TRY IT: Can you extract every line below word for word, leaving the pictures out of your answer?

Plotted data images:
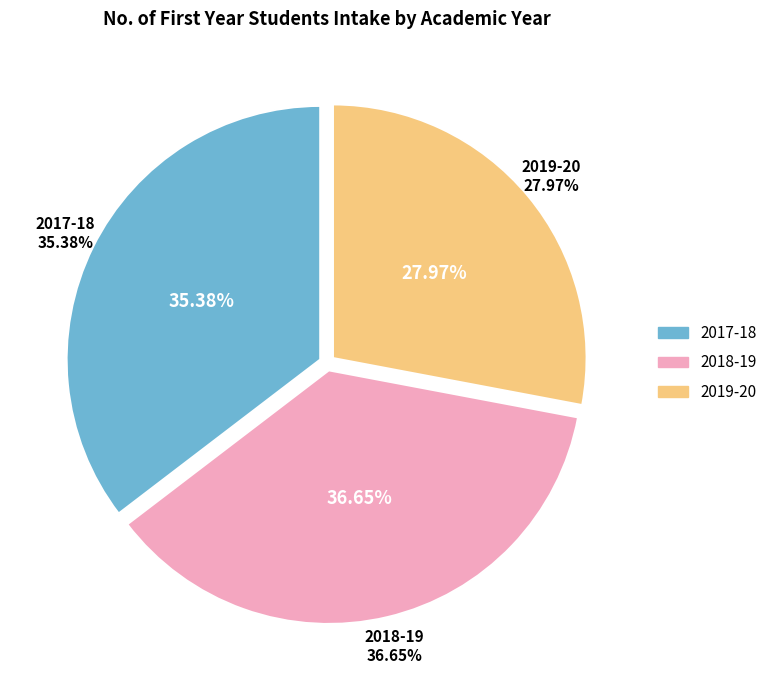

Which slice is the smallest?

2019-20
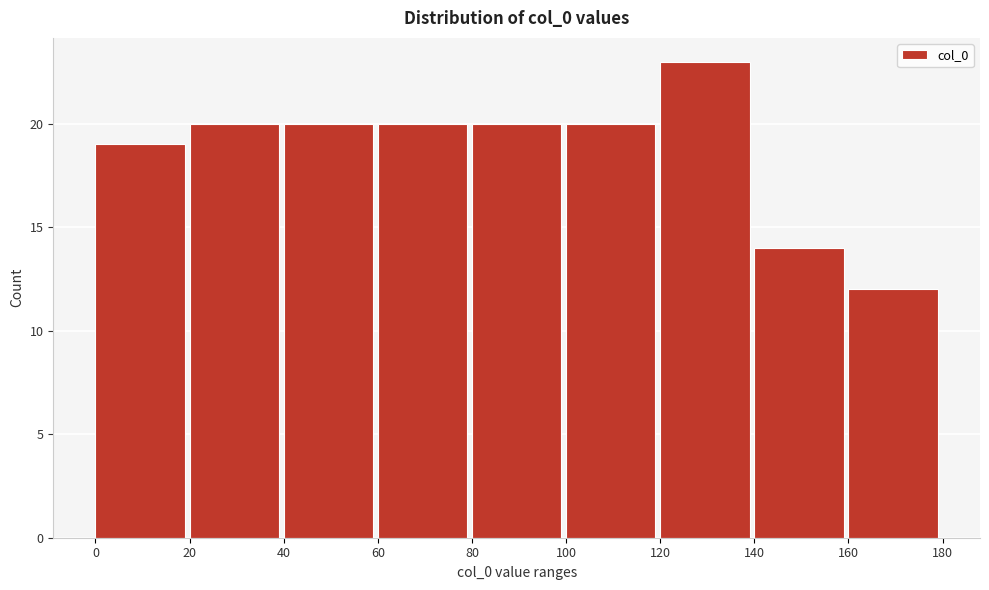

Which range on the x-axis has the tallest bar?

120 to 140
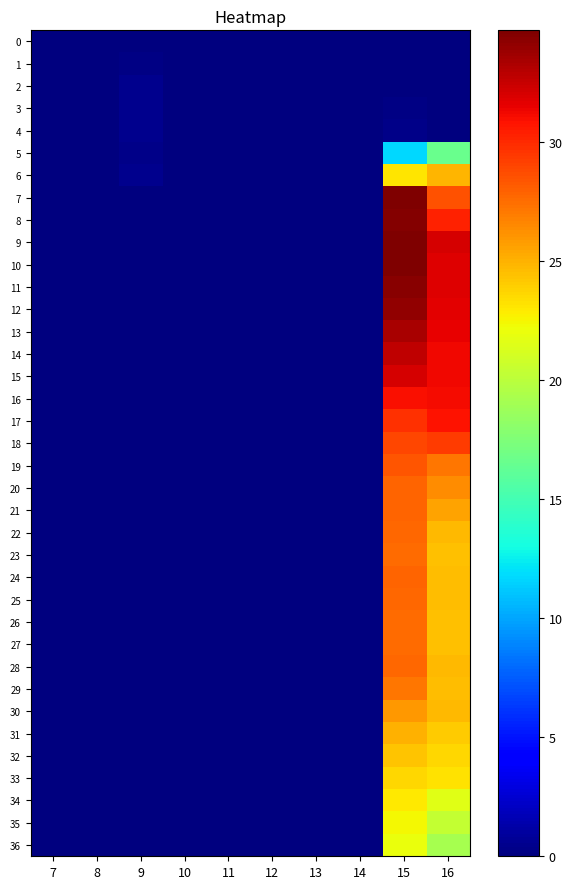

At which category is the sum across all series the highest?

15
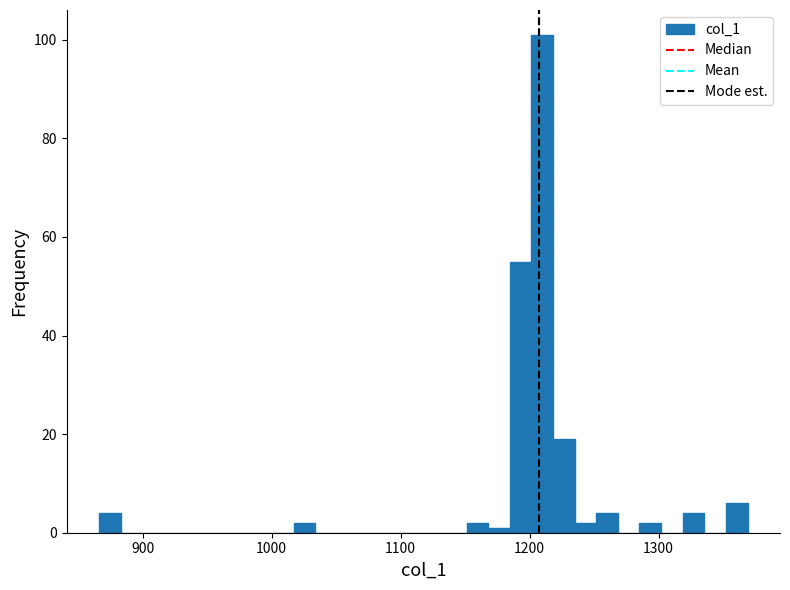

Around what value on the x-axis is the tallest bar? Give the approximate position of its centre, as read against the axis.

1210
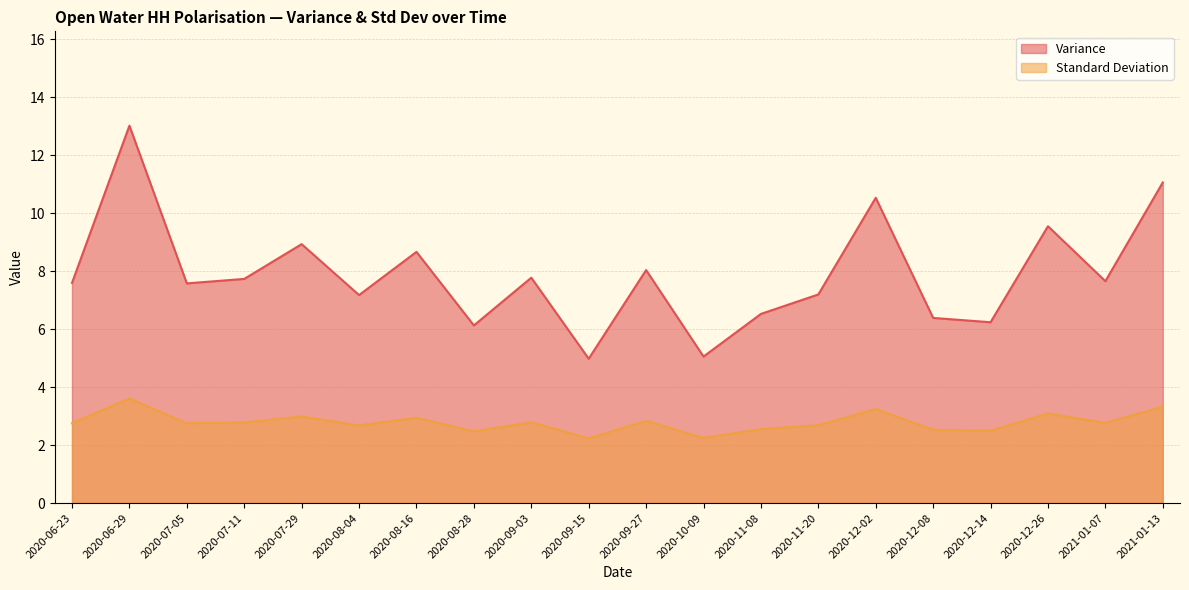

The Variance series shows 6.5 at 2020-11-08. True or false?

True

PROBLEM SOLUTION:
Which slice is the smallest?

2019-20

Which range on the x-axis has the tallest bar?

120 to 140

At which category is the sum across all series the highest?

15

Around what value on the x-axis is the tallest bar? Give the approximate position of its centre, as read against the axis.

1210

The Variance series shows 6.5 at 2020-11-08. True or false?

True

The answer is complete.